Actor and director Damon Gameau’s new documentary, That Sugar Film, was shot using the Blackmagic cinema camera and production camera 4K. The documentary was also graded using DaVinci Resolve and premiered in competition at the International Documentary Film Festival Amsterdam in November.
Directed and hosted by Gameau, known for his roles on Puberty Blues, Secrets & Lies and the cult classic Thunderstruck, the film aims to investigate how sugar has infiltrated our diet and culture, what it’s doing to us and how we can develop an arm’s-length relationship with it. The film’s cinematographer is Judd Overton, who has shot dozens of films, including Return to Nim’s Island.
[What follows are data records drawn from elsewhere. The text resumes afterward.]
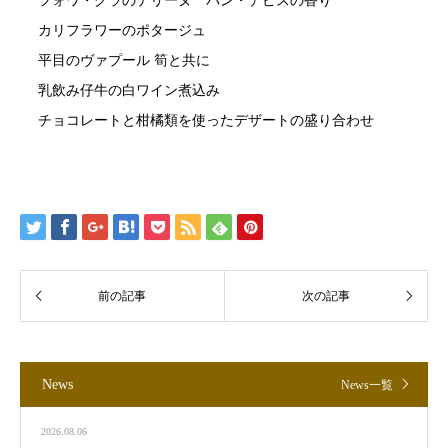
フォワ・グラのテリーヌ パン・デピスの香り
カリフラワーのポタージュ
平目のヴァプール 筍と共に
乳飲み仔牛の白ワイン煮込み
チョコレートと柑橘類を使ったデザートの盛り合わせ
News
News一覧
2026.08.06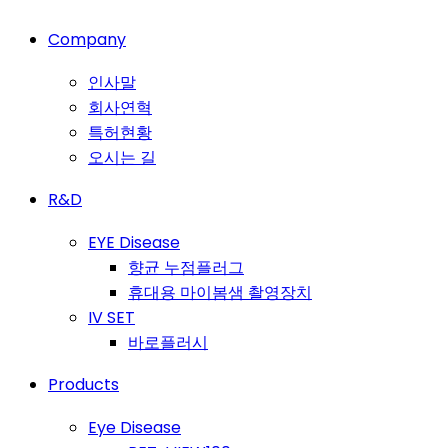
Company
인사말
회사연혁
특허현황
오시는 길
R&D
EYE Disease
향균 누점플러그
휴대용 마이봄샘 촬영장치
IV SET
바로플러시
Products
Eye Disease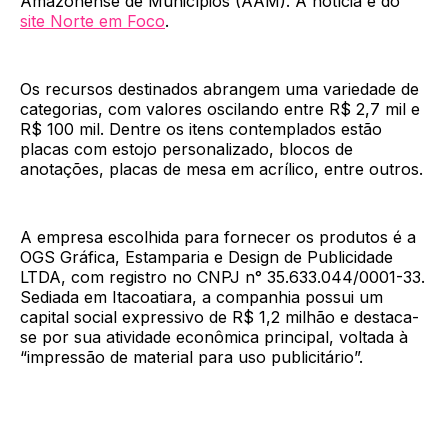
Amazonense de Municípios (AAM). A notícia é do
site Norte em Foco
.
Os recursos destinados abrangem uma variedade de
categorias, com valores oscilando entre R$ 2,7 mil e
R$ 100 mil. Dentre os itens contemplados estão
placas com estojo personalizado, blocos de
anotações, placas de mesa em acrílico, entre outros.
A empresa escolhida para fornecer os produtos é a
OGS Gráfica, Estamparia e Design de Publicidade
LTDA, com registro no CNPJ n° 35.633.044/0001-33.
Sediada em Itacoatiara, a companhia possui um
capital social expressivo de R$ 1,2 milhão e destaca-
se por sua atividade econômica principal, voltada à
“impressão de material para uso publicitário”.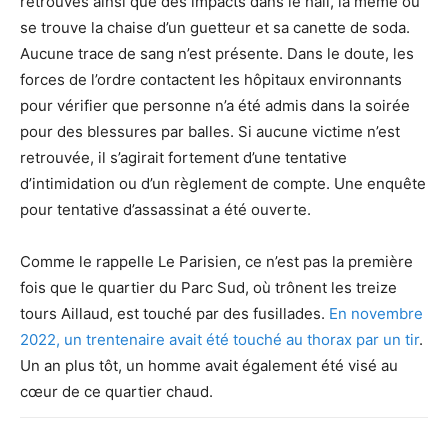
retrouvés ainsi que des impacts dans le hall, là même où
se trouve la chaise d’un guetteur et sa canette de soda.
Aucune trace de sang n’est présente. Dans le doute, les
forces de l’ordre contactent les hôpitaux environnants
pour vérifier que personne n’a été admis dans la soirée
pour des blessures par balles. Si aucune victime n’est
retrouvée, il s’agirait fortement d’une tentative
d’intimidation ou d’un règlement de compte. Une enquête
pour tentative d’assassinat a été ouverte.
Comme le rappelle Le Parisien, ce n’est pas la première
fois que le quartier du Parc Sud, où trônent les treize
tours Aillaud, est touché par des fusillades.
En novembre
2022, un trentenaire avait été touché au thorax par un tir
.
Un an plus tôt, un homme avait également été visé au
cœur de ce quartier chaud.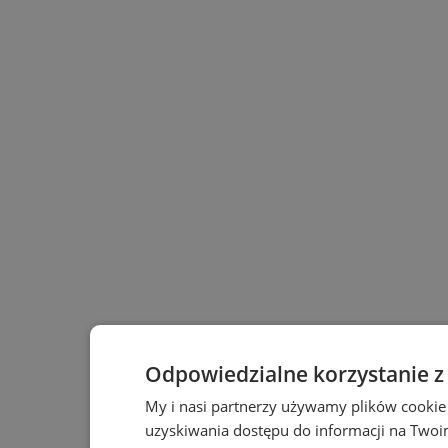
Odpowiedzialne korzystanie z
My i nasi partnerzy używamy plików cookie
uzyskiwania dostępu do informacji na Two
The film follows Damon as he eats and drinks everyday items found on grocery shelves across the world, while at the same time visiting with people in various locations from the Australian outback to New York City’s Times Square. The documentary’s production schedule was broken into two main parts: a global travel shoot with minimal equipment and an intense set of greenscreen productions, which resulted in 200 VFX shots interspersed throughout the film. For the travel-based footage, the team primarily shot on the Blackmagic cinema camera, while using the production camera 4K for greenscreen shots.
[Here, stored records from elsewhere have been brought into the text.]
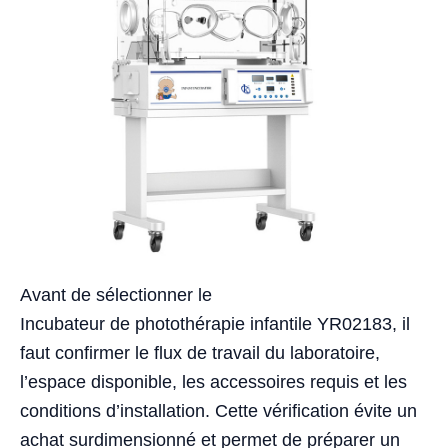
Avant de sélectionner le
Incubateur de photothérapie infantile YR02183, il
faut confirmer le flux de travail du laboratoire,
l’espace disponible, les accessoires requis et les
conditions d’installation. Cette vérification évite un
achat surdimensionné et permet de préparer un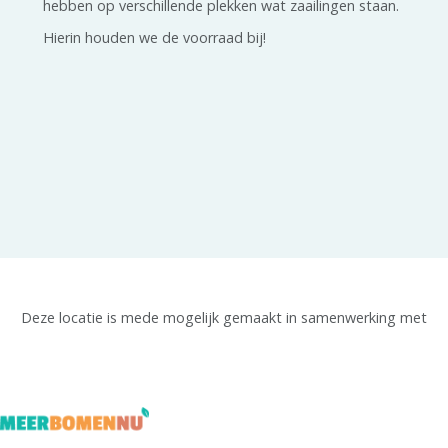
hebben op verschillende plekken wat zaailingen staan.
Hierin houden we de voorraad bij!
Deze locatie is mede mogelijk gemaakt in samenwerking met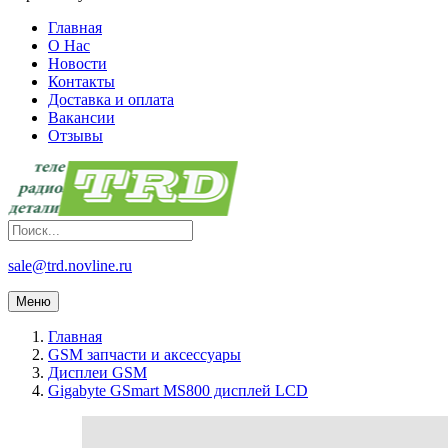
Главная
О Нас
Новости
Контакты
Доставка и оплата
Вакансии
Отзывы
sale@trd.novline.ru
Меню
Главная
GSM запчасти и аксессуары
Дисплеи GSM
Gigabyte GSmart MS800 дисплей LCD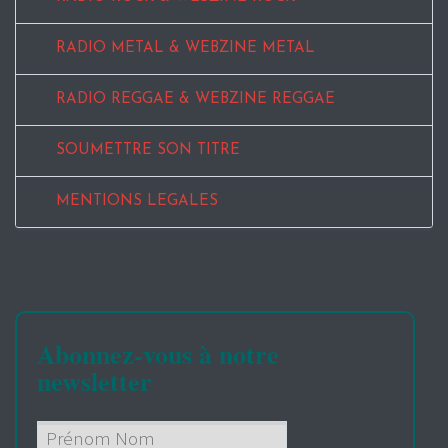
RADIO METAL & WEBZINE METAL
RADIO REGGAE & WEBZINE REGGAE
SOUMETTRE SON TITRE
MENTIONS LEGALES
Abonnez-vous à notre
newsletter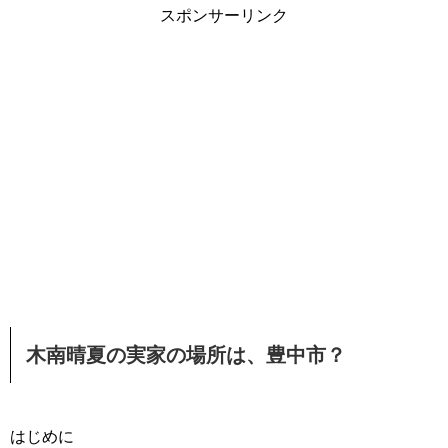
スポンサーリンク
木南晴夏の実家の場所は、豊中市？
はじめに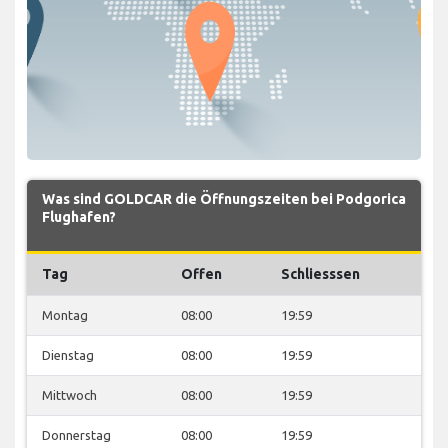
Was sind GOLDCAR die Öffnungszeiten bei Podgorica
Flughafen?
Tag
Offen
Schliesssen
Montag
08:00
19:59
Dienstag
08:00
19:59
Mittwoch
08:00
19:59
Donnerstag
08:00
19:59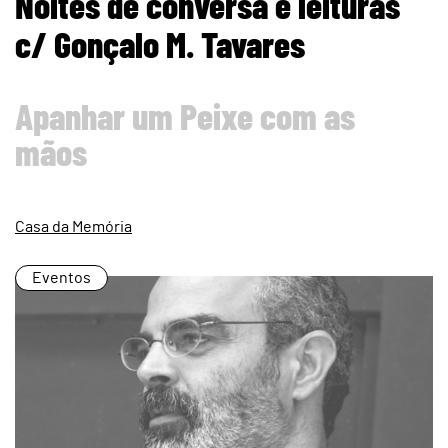
Noites de conversa e leituras
c/ Gonçalo M. Tavares
Apanhar um Peixe com as
mãos
Casa da Memória
Eventos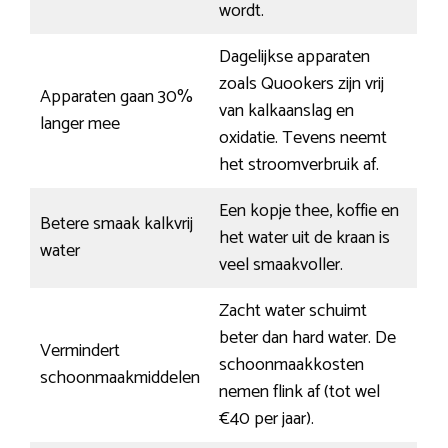
wordt.
Dagelijkse apparaten
zoals Quookers zijn vrij
Apparaten gaan 30%
van kalkaanslag en
langer mee
oxidatie. Tevens neemt
het stroomverbruik af.
Een kopje thee, koffie en
Betere smaak kalkvrij
het water uit de kraan is
water
veel smaakvoller.
Zacht water schuimt
beter dan hard water. De
Vermindert
schoonmaakkosten
schoonmaakmiddelen
nemen flink af (tot wel
€40 per jaar).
“We knew we had to make the film accessible and entertaining for everyone, from kids to adults,” said Overton. “But it had to be educational throughout as well. So we went to town to make it as visual as possible and that included a huge amount of greenscreen work and VFX shots, as well as Damon and I jumping on planes with our entire production thrown in our backpacks as we traveled to different cities.”
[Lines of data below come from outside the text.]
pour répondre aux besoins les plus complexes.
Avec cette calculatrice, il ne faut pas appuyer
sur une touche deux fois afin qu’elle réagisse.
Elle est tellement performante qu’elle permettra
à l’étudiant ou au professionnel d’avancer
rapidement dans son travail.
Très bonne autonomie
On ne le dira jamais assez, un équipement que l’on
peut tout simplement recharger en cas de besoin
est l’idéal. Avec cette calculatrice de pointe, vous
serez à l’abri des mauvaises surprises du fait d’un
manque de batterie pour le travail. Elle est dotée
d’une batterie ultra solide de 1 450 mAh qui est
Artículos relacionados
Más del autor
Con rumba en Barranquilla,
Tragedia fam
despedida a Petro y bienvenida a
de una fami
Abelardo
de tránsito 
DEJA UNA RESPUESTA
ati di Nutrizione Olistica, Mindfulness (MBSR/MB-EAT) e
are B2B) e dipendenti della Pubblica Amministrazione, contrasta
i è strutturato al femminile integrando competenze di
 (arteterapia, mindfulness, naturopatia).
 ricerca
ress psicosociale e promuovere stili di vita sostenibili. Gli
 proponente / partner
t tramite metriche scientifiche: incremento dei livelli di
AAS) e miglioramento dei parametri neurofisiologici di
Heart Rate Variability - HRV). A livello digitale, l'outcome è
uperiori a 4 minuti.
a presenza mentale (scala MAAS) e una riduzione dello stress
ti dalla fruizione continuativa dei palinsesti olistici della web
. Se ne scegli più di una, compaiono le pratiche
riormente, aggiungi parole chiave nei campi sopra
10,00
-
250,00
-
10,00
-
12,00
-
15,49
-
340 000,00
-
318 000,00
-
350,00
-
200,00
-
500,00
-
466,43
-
“For me, the Blackmagic cameras are about the latitude and great image I can get in such a small, easy-to-carry design,” continued Overton. “With the 40-day worldwide road trip we were on, I shot in ProRes and mostly handheld or on my shoulder with a small rig. It really was amazing to be able to throw a couple of cinema-quality cameras in my backpack and just go to where the shots needed to happen. For the greenscreen productions, many of which were done for intricate VFX shots, such as Damon on a spoonful of sugar being eaten or Damon inside a digestive system, we shot in RAW on the production camera 4K. I was looking for high resolution and the ability to shoot in RAW to get everything I could out of the shots and nail down VFX plates that would be easy to work with for the VFX crew.”
Once footage was shot, the offline edit was completed at production company Madman Production, with online, VFX and final grading using DaVinci Resolve at VFX head Seth Larney’s home studio in Australia.
“The image quality, latitude and ability to easily grade and push around footage with the Blackmagic cameras were perfect for the film,” said Overton. “And I love how the cameras made the entire post workflow so easy. I have been a Blackmagic camera customer since the first camera shipped and this film really showed how powerful they are for getting amazing images and being flexible enough to use in any shooting environment.”
That Sugar Film will hit worldwide distribution in 2015.